Mathematically Structured Programming Group

Mathematically Structured Programming Group

Next MSP101 seminar

Capucci Logic
Bob Atkey (MSP)
Monday 20 October 2025, 13:00, location TBC

Abstract

For some applications, it is useful for the truth of a logical statement to be approximate instead of merely true or false. Fuzzy Logics are a famous example of such logics, where statements are valued in the interval [0,1], where 1 represents "definitely true" and 0 represents "definitely false".

In this talk, I'll talk about a logic which is valued in [0,∞] where implication is interpreted as a ratio between premises and conclusion. The main feature of this logic is that we can formulate a logic where the "sharp" lattice connectives are replaced by smooth ones. Our hope is that this will allow such logics to be used in situations where satisfiability can be learned, or where non-satisfaction is treated as a cost during training.

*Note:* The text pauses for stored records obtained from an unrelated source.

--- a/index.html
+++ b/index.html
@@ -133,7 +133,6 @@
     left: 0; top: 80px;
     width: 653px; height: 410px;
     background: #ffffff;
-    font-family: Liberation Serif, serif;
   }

See the MSP101 seminar page for a full list of future and past talks.

Research Themes

Our vision is to use mathematics to understand the nature of computation, and to turn that understanding into the next generation of programming languages.

We see the mathematical foundations of computation and programming as inextricably linked. We study one so as to develop the other. This reflects the symbiotic relationship between mathematics, programming, and the design of programming languages — any attempt to sever this connection will diminish each component.

To achieve these research goals we use ideas from the following disciplines:

Functional Programming and Type Theory

What does the future of programming languages look like? How does one take the logical structure of computation and turn it into a programming abstraction? Type theory allows us to do this by providing a language at an intermediate level of abstraction between a programming language and its logical foundations. Indeed, type theory could be said to be the ideas factory for programming languages.

Logic

Different logics are suitable for expressing and verifying different properties of programming languages or systems. We make use of a range of methods such as proof theory and coalgebra to understand the computational nature of proofs and systems intended to run without interruption. Those methods are driven by emerging problems in areas such as AI and security. We have particular strengths in modal logic, quantitative properties of systems, and logics for reasoning about concurrency.

Category Theory

How does one understand structure abstractly? How can one build theories that systematically build complex systems by composing descriptions of simpler ones? One uses category theory — that's how! Ideas such as monads and initial algebra semantics attest to the deep contribution that category theory has made to computation.